Strike and Dip FAQ
Will this work on an iPhone or an iPad?
It works great on both.
How are my notes ordered?
Your notes are in chronological order, with the most recent notes at the top of the list. This makes it easier to see your most recent notes.
How can I get my notes through Music.app (formerly iTunes)?
This is a great way to get your data in the field when you don’t have an internet connection. First, go to Notes in Strike and Dip. Press the export button in the upper right (the one with the arrow on it), and choose “Save data to iTunes”. Connect your device to your computer, open a Finder window on a Mac, and in the left column, you should see your phone listed under Locations. Select your phone, then select Files in the list that runs across the window, and scroll down until you Strike & Dip. Click on the disclosure arrow next to Strike and Dip, and you will a list of your saved files. Drag these to your desktop. For Windows, follow a similar procedure.
How are my exported notes formatted?
Your notes can be exported in comma-delimited (.csv), GIS / Google Earth (.kml), or .pdf formats.

#### WRITTEN TASK 1:
Check each statement, (a) to (c), against the Strike and Dip FAQ. Answer yes or no for each and quote the words from the FAQ that decide it. (a) Notes are listed with the oldest ones at the top. (b) Notes can be exported as .kml files. (c) The app can be used on an iPad.
#### WRITTEN TASK 2:
Transcribe part of the Strike and Dip FAQ. Begin at the words "This is a great" and stop after "or .pdf formats.".

Stored entries
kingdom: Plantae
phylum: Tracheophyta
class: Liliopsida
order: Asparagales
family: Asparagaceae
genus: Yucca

#### FULL RESPONSE 1:
(a) No: "with the most recent notes at the top of the list"
(b) Yes: "GIS / Google Earth (.kml)"
(c) Yes: "It works great on both."

#### FULL RESPONSE 2:
This is a great way to get your data in the field when you don’t have an internet connection. First, go to Notes in Strike and Dip. Press the export button in the upper right (the one with the arrow on it), and choose “Save data to iTunes”. Connect your device to your computer, open a Finder window on a Mac, and in the left column, you should see your phone listed under Locations. Select your phone, then select Files in the list that runs across the window, and scroll down until you Strike & Dip. Click on the disclosure arrow next to Strike and Dip, and you will a list of your saved files. Drag these to your desktop. For Windows, follow a similar procedure.
How are my exported notes formatted?
Your notes can be exported in comma-delimited (.csv), GIS / Google Earth (.kml), or .pdf formats.